**Lista de tareas**.
#1 Responde estas preguntas sobre el texto de la Reforma Agraria:
(a) ¿Cuántos años se cumplen de la publicación de la ley de Reforma Agraria?
(b) ¿En qué década se produce el quiebre entre la vocación tradicional y las ansias modernizantes del país?
(c) Además de la oposición entre los dos bloques de la Guerra Fría, ¿qué lucha encarnaba principalmente la polarización?
#2 Continúa el texto sobre la Reforma Agraria a partir de su última oración.

A 50 años de la publicación de la ley de Reforma Agraria, distintas iniciativas organizadas por instituciones públicas y privadas han puesto una vez más en relieve este tema, evidenciando que este proceso aún no logra convocar un razonable grado de consenso histórico en nuestra sociedad.

La implementación de la Reforma Agraria revelaría una multiplicidad de acentos y paradojas. Sin una orientación clara, sus objetivos primordiales fueron cambiando en manos de los gobiernos que la implementaron, y hubo, sin duda, una disparidad entre aquello que animaba tanto a sus diferentes promotores políticos como a sus ejecutores materiales. En teoría, la reforma permitiría a un tiempo aplacar ansias revolucionarias, aumentar la productividad del agro, terminar con el inquilinaje, captar el voto campesino, acabar con el sistema de latifundio y desarticular el poder político que ejercía la clase rural dirigente, entre otros fines. La complejidad inherente a reunir todos estos objetivos en la ejecución de una política pública que se aplicaría en todo Chile, en terrenos muy disímiles y con situaciones sociales y laborales de la más diversa índole, es fácilmente imaginable. Siendo tantos los objetivos, también es fácil visualizar que los análisis sobre sus efectos sean de lo más variopintos.

Con todo, no parece que lo anterior sea suficiente para explicar la tensión que resurge cada vez que aparece este tema en la discusión pública. En cambio, sí se obtienen luces sobre ello cuando se observa la relación entre la Reforma Agraria y el proceso de modernización de nuestra sociedad. Ya desde los inicios del siglo XX la sociedad chilena había ido asimilando los distintos avances de la modernidad, pero es en la década de 1960, en un contexto profundamente convulsionado, que se produce un verdadero quiebre entre la vocación tradicional y las ansias modernizantes del país, Reforma Agraria mediante. Y es que la transformación forzada por esta reforma sería brutal: ella no solo desarticularía la sociedad rural, sino que echaría por tierra una manera tradicional de ser que, teniendo sus raíces en lo rural, se proyectaba hacia las ciudades y, para bien o para mal, definía para todo el país la manera de gobernar, de habitar la ciudad, el modo de entender nuestra cultura y de ser sociedad. Las raíces quedaron rotas; de allí que la polarización generada por este proceso fuera tan profunda, pues no solo encarnaba la oposición entre los dos bloques de la Guerra Fría, sino también, y principalmente, la lucha entre el Chile tradicional y el aún desconocido Chile moderno.

**Ítems proporcionados**.
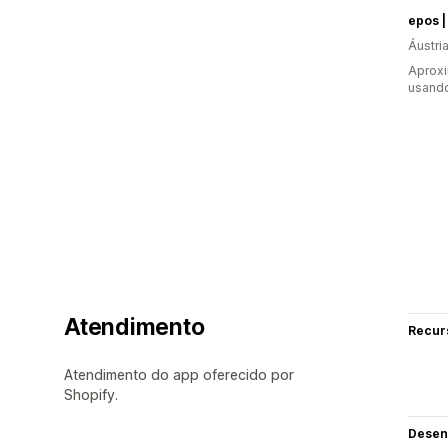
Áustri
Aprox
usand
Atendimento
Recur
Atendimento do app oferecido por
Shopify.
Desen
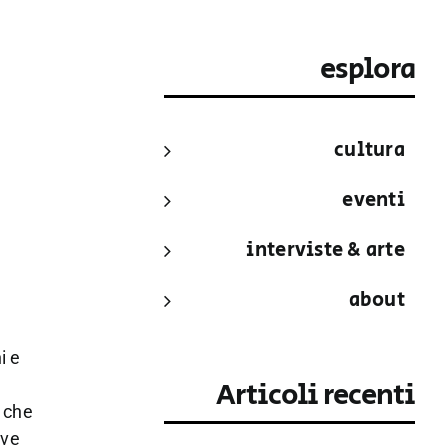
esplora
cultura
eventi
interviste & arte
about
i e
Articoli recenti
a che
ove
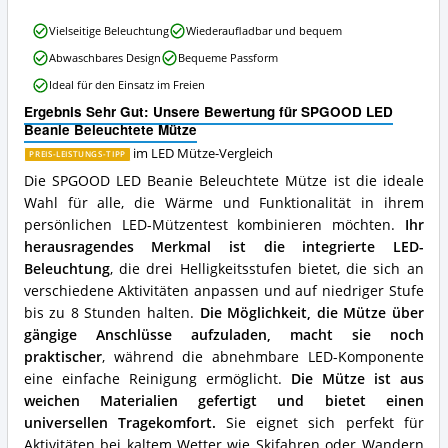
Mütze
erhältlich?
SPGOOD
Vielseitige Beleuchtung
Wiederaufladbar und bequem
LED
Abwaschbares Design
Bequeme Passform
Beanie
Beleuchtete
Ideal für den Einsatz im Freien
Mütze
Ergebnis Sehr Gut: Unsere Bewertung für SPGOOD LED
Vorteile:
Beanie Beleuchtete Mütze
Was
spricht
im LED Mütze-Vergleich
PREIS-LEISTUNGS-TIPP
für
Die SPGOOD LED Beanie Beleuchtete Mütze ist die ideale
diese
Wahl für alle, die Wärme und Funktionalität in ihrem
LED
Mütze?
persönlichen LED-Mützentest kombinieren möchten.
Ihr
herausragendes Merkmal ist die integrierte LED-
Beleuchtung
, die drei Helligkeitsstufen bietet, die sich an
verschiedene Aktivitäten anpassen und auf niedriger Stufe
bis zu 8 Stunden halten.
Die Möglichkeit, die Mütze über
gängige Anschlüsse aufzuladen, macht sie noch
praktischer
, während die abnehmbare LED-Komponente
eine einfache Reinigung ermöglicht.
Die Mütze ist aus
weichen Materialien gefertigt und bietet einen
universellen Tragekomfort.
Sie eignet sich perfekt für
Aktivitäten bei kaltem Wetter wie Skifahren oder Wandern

* * *

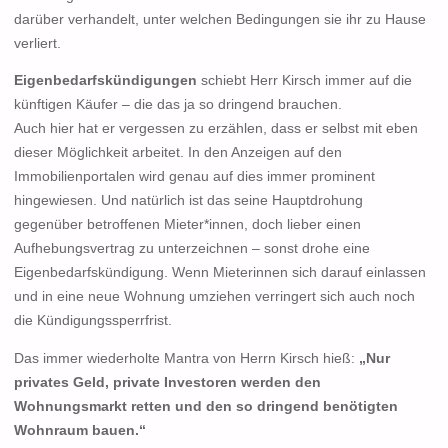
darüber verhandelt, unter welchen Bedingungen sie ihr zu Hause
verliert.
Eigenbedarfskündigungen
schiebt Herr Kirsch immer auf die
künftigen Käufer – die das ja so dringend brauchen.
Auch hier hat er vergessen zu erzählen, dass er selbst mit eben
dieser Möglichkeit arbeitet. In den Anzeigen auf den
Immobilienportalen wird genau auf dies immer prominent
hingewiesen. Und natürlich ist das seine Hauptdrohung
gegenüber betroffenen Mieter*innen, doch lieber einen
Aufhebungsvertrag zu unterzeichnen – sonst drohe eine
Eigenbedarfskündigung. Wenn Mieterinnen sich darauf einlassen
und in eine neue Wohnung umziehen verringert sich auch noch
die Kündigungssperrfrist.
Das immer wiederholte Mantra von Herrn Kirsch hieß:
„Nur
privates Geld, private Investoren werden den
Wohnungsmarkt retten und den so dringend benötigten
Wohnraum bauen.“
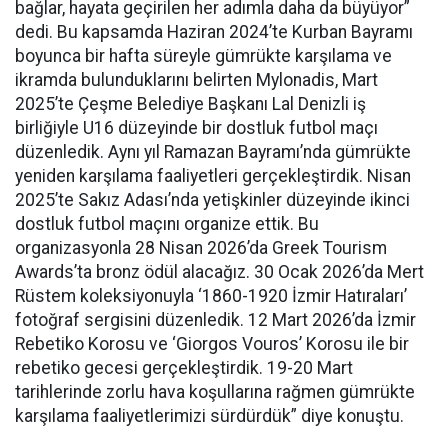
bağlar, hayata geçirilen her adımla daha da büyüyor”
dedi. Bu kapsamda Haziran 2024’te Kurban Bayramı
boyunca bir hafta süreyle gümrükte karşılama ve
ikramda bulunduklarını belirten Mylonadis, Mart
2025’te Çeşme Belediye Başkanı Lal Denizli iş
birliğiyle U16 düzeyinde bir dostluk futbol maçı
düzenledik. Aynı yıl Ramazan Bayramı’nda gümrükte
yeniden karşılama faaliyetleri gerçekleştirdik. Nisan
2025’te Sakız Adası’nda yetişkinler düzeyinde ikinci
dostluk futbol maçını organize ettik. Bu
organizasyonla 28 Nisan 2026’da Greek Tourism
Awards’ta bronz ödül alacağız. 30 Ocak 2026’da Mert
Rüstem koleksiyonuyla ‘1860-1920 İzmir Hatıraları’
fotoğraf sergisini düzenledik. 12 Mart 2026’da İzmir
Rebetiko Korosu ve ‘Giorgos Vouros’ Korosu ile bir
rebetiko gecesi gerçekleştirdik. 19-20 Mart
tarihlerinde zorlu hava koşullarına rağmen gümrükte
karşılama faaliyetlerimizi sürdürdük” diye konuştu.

* * *

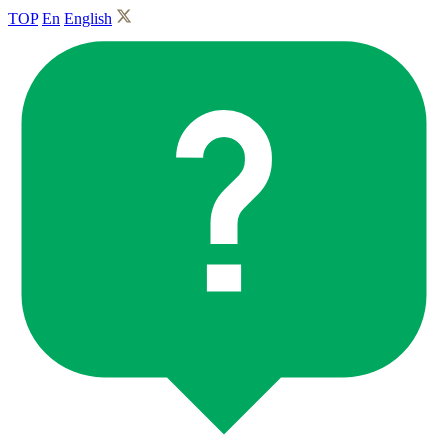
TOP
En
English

**Tus respuestas**.
#1
(a) 50 años.
(b) En la década de 1960.
(c) La lucha entre el Chile tradicional y el aún desconocido Chile moderno.

#2
Desde entonces prevalecerían en Chile los proyectos puramente modernos en su concepción, desarraigados, excluyentes, de ambiciones totalizantes; uno tras otro, estos solo acentuarían la ruptura con nuestro pasado. Poniéndose en entredicho el propio valor de la historia, no es casual que hoy la discusión sobre el tema gire en torno a frases clichés y a la descripción de incontables casos particulares, despreciándose el verdadero impacto que tuvo este proceso en nuestro país y su enorme densidad simbólica. A medio siglo de ocurridos los hechos, quizá es tiempo de que tanto sus partidarios como sus detractores, y asimismo aquellos que miran la Reforma Agraria como un asunto meramente “de campo”, comiencen a dialogar con mayor capacidad crítica sobre la que posiblemente ha sido la política pública más decisiva y significativa de nuestra historia nacional reciente.